Interstate online poker was always an option in Michigan, but legislation passed last week helps pave the way for the state to join the Multi-State Internet Gaming Association (MSIGA) and pool online poker players with New Jersey, Delaware, and Nevada.
Michigan’s gambling expansion bill passed in 2019 did not expressly authorize interstate compacting (nor did it expressly prohibit it), something the new legislation remedies.
The bill, SB 991, breezed through the House of Representatives by an 85-16 margin on Thursday. On October 1, the same bill passed the Senate by a 36-1 vote. The bill’s next stop is the desk of Michigan Gov. Gretchen Whitmer, who, according to PokerFuse.com, is expected to sign it into law.
Online Gambling Imminent but Online Poker Further Down the Road
Mobile sports betting and online casino games in Michigan are expected to go live by mid-January. Unfortunately, it doesn’t look like poker will be part of the initial rollout. There are three critical reasons for online poker’s lag.
First, as a peer-to-peer game, poker is a more complex offering from a regulatory standpoint. And with their attention on casino and sports betting, regulators have likely pushed online poker testing and certification to the back of the line.

== Requirement ==
Pick up the article on Michigan online poker after its last sentence and carry it forward. The listing that comes next has nothing to do with the article on Michigan online poker.

== Given entries ==

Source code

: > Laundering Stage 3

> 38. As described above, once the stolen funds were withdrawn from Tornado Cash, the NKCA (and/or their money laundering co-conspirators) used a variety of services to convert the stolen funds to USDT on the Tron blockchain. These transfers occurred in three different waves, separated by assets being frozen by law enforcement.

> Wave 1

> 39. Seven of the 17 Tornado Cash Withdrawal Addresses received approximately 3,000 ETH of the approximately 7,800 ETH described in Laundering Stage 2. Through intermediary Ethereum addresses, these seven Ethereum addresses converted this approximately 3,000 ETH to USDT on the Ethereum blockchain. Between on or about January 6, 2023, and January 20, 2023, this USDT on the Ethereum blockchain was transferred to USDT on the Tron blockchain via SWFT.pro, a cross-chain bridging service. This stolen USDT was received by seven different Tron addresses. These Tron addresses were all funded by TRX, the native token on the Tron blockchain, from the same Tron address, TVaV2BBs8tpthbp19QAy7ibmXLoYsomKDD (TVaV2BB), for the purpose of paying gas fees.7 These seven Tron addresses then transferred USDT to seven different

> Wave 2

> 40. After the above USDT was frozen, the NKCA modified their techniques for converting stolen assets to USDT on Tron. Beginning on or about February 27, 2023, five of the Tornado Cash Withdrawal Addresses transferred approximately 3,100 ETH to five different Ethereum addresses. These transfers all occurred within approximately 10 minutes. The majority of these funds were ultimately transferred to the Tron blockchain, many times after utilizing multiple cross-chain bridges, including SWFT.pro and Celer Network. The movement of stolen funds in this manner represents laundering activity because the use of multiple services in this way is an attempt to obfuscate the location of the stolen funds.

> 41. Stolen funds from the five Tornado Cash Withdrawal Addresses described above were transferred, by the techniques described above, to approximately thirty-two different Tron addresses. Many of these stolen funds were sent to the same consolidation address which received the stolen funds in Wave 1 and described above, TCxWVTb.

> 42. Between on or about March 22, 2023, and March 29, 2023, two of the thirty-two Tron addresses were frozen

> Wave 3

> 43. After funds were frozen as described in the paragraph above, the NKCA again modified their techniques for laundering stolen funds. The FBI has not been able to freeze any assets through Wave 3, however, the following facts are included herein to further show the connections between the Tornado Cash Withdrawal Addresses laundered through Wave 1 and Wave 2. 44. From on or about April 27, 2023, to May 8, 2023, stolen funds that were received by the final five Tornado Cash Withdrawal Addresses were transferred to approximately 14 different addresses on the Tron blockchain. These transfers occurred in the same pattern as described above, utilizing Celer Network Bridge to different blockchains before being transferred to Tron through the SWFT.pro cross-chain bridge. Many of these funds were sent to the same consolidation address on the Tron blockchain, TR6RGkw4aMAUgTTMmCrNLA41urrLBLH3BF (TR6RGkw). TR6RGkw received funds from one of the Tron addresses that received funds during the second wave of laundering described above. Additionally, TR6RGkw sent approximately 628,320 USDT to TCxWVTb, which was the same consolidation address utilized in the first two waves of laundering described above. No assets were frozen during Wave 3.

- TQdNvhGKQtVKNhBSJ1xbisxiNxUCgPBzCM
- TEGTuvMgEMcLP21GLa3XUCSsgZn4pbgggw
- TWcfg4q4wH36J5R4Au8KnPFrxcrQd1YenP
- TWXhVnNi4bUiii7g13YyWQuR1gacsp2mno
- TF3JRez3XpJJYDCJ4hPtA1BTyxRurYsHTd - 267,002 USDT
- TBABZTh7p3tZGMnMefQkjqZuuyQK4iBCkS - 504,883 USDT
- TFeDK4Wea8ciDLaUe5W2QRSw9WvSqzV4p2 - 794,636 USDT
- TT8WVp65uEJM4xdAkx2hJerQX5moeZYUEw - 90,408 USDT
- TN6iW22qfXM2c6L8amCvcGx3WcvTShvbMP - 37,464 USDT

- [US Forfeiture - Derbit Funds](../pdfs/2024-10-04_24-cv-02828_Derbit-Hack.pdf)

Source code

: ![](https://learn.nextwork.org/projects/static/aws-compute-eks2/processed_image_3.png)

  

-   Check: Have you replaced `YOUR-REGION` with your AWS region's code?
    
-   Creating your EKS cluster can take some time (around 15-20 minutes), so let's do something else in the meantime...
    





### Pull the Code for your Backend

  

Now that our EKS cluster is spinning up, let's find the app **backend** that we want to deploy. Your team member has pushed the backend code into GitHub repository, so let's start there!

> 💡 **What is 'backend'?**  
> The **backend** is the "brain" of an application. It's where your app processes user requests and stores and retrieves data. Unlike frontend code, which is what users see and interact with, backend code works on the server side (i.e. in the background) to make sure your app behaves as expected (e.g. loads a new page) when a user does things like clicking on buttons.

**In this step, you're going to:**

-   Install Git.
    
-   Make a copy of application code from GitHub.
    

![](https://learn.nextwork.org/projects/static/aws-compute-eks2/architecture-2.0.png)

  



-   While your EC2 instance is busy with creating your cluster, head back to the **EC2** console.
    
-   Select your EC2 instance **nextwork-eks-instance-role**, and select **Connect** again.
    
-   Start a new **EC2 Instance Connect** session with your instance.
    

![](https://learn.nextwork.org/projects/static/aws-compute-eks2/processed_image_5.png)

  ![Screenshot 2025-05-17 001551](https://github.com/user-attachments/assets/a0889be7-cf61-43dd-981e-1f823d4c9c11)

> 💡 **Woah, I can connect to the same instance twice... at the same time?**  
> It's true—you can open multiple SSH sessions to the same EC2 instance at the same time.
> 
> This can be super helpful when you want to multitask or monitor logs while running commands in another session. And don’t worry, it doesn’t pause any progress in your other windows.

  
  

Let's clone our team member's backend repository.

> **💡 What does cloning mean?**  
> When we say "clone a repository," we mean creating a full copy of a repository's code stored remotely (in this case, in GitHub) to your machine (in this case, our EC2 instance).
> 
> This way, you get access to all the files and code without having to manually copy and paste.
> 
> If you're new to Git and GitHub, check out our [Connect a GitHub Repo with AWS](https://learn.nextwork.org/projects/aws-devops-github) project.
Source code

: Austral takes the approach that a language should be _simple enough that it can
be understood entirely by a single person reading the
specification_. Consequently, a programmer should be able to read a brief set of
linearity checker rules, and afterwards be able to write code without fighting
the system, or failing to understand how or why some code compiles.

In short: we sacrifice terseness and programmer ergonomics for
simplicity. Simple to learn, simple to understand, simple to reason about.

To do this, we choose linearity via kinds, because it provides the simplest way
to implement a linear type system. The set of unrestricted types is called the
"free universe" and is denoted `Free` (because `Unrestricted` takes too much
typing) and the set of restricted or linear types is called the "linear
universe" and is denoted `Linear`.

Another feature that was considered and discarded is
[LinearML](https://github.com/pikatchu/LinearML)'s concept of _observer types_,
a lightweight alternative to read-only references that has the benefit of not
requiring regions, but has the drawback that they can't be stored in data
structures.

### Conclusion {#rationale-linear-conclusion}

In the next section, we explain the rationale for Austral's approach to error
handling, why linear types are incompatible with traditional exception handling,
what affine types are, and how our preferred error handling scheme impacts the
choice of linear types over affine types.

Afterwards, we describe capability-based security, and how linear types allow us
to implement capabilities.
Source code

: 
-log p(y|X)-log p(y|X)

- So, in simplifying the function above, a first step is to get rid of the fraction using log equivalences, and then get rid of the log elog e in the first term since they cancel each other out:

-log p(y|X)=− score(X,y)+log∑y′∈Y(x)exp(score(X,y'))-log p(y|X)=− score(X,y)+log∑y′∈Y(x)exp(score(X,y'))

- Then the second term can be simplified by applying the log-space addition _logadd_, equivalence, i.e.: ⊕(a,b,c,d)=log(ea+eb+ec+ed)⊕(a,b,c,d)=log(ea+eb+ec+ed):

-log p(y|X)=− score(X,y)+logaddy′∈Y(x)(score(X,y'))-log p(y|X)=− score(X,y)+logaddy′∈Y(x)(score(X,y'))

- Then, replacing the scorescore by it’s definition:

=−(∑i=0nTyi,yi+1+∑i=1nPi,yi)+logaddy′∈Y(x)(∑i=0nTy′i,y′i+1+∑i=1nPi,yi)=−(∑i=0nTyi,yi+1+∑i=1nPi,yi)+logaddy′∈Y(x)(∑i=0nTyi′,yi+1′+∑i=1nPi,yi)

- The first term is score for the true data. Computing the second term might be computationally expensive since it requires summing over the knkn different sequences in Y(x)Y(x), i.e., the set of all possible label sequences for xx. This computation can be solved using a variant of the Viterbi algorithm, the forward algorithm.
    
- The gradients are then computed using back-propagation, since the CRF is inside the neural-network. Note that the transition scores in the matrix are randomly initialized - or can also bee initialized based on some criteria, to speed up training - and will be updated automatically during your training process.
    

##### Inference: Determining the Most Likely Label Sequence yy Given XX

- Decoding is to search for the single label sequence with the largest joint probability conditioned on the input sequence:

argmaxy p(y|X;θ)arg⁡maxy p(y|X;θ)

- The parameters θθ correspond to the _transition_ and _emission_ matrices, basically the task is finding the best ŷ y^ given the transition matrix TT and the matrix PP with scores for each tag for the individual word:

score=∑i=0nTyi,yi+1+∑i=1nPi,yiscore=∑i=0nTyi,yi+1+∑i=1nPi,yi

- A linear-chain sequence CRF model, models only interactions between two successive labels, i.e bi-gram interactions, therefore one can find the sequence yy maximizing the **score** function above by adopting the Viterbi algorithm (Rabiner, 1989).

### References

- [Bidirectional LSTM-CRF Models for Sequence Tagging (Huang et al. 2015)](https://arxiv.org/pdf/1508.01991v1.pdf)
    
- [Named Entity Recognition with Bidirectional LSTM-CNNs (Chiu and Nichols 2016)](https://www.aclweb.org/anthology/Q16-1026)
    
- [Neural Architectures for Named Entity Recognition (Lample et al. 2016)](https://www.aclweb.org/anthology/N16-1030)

== Output for this task ==
Second, for operators, poker doesn’t provide the same financial opportunities as sports betting and casino. That pushes it lower down their priority list too. Nor do operators want poker to compete with casino games for early customer spend, as poker losses tend to go to pros, while the operator takes a small percentage of each pot.
Finally, without interstate pooling, Michigan’s online poker market would be constrained to the state’s less than 10 million population. That small pool of players could be off-putting to first-time players. On the other hand, if online poker launches as an interstate offering, players will have a far better first experience with the game, with more choices and larger tournament fields and prize-pools.
What About Pennsylvania?
Interstate pooling would also act as an accelerant for other operators to launch online poker in Pennsylvania. Without the added fuel of interstate player pooling, online poker operators would simply be burning money with a Pennsylvania offering.
So, what is holding Pennsylvania back? The short answer is the ongoing case over the Wire Act opinion issued by the Department of Justice in 2018. The opinion alarmed the state’s regulators enough to cause a change to server requirements for all forms of online gambling and put interstate poker plans on hold.
But there’s some good news on the horizon. The DOJ’s case has proven to be on shaky footing, and the consensus is the incoming administration will stop fighting and rescind the 2018 opinion.
Once the Wire Act case is in the rearview mirror, Pennsylvania will likely move fast and join the MSIGA.
With New Jersey, Nevada, Delaware, Michigan, and Pennsylvania (and perhaps West Virginia at some point), the legal US online poker market would be a California-sized industry. These five states have a total population of 36 million and exist in three different time zones, extending peak traffic times.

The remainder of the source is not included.